## Required work
Return the opening lines of the material, word for word. End with the line that contains "12 | 23 | 42 |".

## Provided data
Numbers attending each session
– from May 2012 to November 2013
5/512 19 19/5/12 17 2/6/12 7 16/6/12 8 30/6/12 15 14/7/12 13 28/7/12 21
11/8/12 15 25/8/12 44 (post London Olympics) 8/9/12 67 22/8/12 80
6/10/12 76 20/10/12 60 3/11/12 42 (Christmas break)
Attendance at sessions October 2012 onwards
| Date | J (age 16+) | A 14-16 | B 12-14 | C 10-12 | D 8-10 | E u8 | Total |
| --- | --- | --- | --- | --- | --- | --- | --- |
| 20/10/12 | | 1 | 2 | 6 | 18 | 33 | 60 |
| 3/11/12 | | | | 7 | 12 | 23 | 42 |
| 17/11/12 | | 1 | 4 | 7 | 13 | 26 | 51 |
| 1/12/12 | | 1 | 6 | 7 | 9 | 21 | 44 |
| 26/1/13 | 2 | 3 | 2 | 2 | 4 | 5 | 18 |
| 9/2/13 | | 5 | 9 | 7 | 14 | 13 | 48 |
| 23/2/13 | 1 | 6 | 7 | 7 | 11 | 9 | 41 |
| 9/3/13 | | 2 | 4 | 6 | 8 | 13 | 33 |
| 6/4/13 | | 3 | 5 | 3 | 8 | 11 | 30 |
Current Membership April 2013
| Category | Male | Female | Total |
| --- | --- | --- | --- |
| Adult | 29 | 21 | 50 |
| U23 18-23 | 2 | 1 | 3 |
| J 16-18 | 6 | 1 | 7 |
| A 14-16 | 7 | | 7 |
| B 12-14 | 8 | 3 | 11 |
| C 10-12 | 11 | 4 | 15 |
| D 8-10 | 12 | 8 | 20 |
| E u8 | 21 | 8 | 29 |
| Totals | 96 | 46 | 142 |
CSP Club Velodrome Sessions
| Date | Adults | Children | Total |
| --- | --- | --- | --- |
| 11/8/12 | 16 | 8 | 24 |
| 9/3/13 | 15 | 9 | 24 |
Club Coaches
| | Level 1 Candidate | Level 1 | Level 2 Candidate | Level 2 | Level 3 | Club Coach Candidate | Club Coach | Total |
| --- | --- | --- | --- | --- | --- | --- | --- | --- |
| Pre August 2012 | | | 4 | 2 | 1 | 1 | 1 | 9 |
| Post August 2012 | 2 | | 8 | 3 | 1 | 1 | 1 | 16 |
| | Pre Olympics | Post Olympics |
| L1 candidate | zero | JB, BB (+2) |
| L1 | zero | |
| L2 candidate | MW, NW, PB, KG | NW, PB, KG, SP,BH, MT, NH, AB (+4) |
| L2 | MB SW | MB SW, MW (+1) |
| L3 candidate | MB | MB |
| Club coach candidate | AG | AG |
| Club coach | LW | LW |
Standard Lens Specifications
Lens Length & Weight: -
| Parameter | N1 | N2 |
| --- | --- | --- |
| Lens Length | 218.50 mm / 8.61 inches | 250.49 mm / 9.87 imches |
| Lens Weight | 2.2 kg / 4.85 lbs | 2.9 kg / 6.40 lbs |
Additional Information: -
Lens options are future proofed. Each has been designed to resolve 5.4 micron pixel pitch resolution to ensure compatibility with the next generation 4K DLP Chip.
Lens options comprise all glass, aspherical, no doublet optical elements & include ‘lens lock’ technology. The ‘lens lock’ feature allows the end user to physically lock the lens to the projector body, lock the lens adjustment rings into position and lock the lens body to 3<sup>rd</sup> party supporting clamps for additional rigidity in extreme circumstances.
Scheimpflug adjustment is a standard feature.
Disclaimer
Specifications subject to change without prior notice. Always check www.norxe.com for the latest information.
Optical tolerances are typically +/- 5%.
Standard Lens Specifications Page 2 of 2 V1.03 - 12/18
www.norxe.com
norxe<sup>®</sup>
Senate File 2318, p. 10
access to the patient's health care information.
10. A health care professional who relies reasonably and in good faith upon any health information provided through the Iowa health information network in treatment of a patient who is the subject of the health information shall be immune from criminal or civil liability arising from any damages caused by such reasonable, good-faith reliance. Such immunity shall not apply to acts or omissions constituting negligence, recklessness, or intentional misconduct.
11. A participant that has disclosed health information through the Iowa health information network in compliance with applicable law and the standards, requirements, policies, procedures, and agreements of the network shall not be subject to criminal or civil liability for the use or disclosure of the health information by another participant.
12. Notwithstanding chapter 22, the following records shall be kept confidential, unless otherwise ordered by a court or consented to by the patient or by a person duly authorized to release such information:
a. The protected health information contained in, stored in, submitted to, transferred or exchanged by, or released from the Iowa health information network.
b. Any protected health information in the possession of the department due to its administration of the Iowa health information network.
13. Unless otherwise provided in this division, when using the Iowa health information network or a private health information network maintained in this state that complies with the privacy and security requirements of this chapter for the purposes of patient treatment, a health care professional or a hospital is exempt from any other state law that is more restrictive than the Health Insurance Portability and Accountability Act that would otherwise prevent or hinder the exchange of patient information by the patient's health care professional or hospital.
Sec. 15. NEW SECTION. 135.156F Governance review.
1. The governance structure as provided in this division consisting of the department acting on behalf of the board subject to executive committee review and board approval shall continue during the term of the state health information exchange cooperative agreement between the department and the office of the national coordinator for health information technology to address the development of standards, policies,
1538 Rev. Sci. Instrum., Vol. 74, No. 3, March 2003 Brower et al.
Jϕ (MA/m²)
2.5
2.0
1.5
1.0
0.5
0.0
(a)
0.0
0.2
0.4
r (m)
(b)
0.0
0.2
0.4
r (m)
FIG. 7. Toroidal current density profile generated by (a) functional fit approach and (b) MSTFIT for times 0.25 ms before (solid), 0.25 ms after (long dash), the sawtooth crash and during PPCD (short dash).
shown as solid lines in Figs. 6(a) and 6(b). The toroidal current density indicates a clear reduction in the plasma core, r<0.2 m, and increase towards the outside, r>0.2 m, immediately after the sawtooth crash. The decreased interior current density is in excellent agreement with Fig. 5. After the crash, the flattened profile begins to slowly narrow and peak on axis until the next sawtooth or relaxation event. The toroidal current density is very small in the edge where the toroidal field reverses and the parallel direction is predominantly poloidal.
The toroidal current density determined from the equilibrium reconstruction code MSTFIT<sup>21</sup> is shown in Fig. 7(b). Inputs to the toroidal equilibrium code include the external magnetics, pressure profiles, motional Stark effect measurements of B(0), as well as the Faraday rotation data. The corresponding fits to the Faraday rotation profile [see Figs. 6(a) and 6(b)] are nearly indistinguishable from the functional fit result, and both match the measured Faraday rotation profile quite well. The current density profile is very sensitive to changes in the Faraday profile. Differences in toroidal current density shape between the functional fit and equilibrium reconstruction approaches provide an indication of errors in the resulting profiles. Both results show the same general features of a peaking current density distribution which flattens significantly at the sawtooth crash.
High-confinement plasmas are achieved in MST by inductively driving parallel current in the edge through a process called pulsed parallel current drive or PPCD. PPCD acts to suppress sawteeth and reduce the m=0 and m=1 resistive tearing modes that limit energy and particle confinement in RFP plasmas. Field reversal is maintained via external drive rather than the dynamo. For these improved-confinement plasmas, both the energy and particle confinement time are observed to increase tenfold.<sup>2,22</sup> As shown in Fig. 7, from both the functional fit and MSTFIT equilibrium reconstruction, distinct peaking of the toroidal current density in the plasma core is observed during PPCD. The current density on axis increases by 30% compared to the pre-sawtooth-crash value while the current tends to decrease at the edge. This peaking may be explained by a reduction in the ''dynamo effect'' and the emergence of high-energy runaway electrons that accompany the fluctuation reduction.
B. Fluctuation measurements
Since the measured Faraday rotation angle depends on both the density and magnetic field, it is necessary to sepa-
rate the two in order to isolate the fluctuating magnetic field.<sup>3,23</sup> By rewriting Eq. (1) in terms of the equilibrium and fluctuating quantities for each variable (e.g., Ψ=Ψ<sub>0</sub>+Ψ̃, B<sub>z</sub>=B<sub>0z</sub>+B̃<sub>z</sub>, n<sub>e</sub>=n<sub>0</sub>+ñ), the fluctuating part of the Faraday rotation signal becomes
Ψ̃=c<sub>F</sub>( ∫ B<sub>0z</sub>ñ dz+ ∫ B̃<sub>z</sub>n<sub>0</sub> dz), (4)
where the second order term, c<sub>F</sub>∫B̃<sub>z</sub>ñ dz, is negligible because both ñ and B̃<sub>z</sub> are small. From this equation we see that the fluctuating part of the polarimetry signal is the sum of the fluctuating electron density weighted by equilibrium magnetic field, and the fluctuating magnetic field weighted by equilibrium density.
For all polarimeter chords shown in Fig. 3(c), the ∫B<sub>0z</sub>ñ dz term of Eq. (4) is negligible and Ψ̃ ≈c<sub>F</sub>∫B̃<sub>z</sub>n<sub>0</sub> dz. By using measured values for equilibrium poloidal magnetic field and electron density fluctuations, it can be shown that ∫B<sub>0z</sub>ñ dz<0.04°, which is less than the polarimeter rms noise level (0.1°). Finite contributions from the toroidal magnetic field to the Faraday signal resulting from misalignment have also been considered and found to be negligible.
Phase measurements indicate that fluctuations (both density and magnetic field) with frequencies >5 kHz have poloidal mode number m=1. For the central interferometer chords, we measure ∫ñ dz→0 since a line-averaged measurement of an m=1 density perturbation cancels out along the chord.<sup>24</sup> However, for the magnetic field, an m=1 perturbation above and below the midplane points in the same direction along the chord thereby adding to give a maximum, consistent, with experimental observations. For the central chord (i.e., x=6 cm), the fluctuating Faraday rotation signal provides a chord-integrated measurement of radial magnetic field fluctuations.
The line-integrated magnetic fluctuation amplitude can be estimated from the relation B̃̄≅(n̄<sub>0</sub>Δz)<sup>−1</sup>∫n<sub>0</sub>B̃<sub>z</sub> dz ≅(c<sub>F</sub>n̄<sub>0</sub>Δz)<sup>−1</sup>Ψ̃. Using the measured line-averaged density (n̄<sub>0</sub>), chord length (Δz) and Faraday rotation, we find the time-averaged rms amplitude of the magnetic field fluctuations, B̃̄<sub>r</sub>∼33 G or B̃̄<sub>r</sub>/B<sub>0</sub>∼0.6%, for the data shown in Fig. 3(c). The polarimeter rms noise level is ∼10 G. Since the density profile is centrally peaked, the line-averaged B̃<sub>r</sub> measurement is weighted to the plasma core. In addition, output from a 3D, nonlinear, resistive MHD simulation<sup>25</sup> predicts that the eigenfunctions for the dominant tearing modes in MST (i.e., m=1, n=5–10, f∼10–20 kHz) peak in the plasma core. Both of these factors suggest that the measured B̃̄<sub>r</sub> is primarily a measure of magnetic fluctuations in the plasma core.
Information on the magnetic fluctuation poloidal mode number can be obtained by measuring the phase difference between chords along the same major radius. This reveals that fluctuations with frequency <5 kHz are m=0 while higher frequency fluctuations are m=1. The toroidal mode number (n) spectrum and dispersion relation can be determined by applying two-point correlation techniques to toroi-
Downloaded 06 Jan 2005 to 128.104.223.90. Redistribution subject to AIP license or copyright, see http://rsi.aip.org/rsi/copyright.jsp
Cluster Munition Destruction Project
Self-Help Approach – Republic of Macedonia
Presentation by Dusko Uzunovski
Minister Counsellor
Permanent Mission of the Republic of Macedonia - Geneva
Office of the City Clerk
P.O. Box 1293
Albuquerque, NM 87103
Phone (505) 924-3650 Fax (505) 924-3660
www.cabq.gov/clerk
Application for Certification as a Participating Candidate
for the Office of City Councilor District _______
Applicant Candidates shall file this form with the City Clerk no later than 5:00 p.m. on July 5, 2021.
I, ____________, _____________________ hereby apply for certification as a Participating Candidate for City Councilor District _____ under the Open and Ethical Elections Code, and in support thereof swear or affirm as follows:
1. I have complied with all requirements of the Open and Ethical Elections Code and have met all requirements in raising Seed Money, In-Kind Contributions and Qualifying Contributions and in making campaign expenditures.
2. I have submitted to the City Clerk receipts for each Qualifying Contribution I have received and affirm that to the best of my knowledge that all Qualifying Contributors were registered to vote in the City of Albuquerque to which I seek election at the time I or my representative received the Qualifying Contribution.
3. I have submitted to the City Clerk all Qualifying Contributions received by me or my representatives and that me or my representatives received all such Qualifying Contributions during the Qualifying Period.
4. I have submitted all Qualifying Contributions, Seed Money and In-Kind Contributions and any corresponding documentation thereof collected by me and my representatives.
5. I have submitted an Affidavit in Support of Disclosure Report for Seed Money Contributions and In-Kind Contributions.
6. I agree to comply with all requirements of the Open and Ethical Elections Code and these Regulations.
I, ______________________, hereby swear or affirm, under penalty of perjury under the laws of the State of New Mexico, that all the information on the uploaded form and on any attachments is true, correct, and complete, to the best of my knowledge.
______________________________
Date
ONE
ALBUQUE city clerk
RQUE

## Exercise result
Numbers attending each session
– from May 2012 to November 2013
5/512 19 19/5/12 17 2/6/12 7 16/6/12 8 30/6/12 15 14/7/12 13 28/7/12 21
11/8/12 15 25/8/12 44 (post London Olympics) 8/9/12 67 22/8/12 80
6/10/12 76 20/10/12 60 3/11/12 42 (Christmas break)
Attendance at sessions October 2012 onwards
| Date | J (age 16+) | A 14-16 | B 12-14 | C 10-12 | D 8-10 | E u8 | Total |
| --- | --- | --- | --- | --- | --- | --- | --- |
| 20/10/12 | | 1 | 2 | 6 | 18 | 33 | 60 |
| 3/11/12 | | | | 7 | 12 | 23 | 42 |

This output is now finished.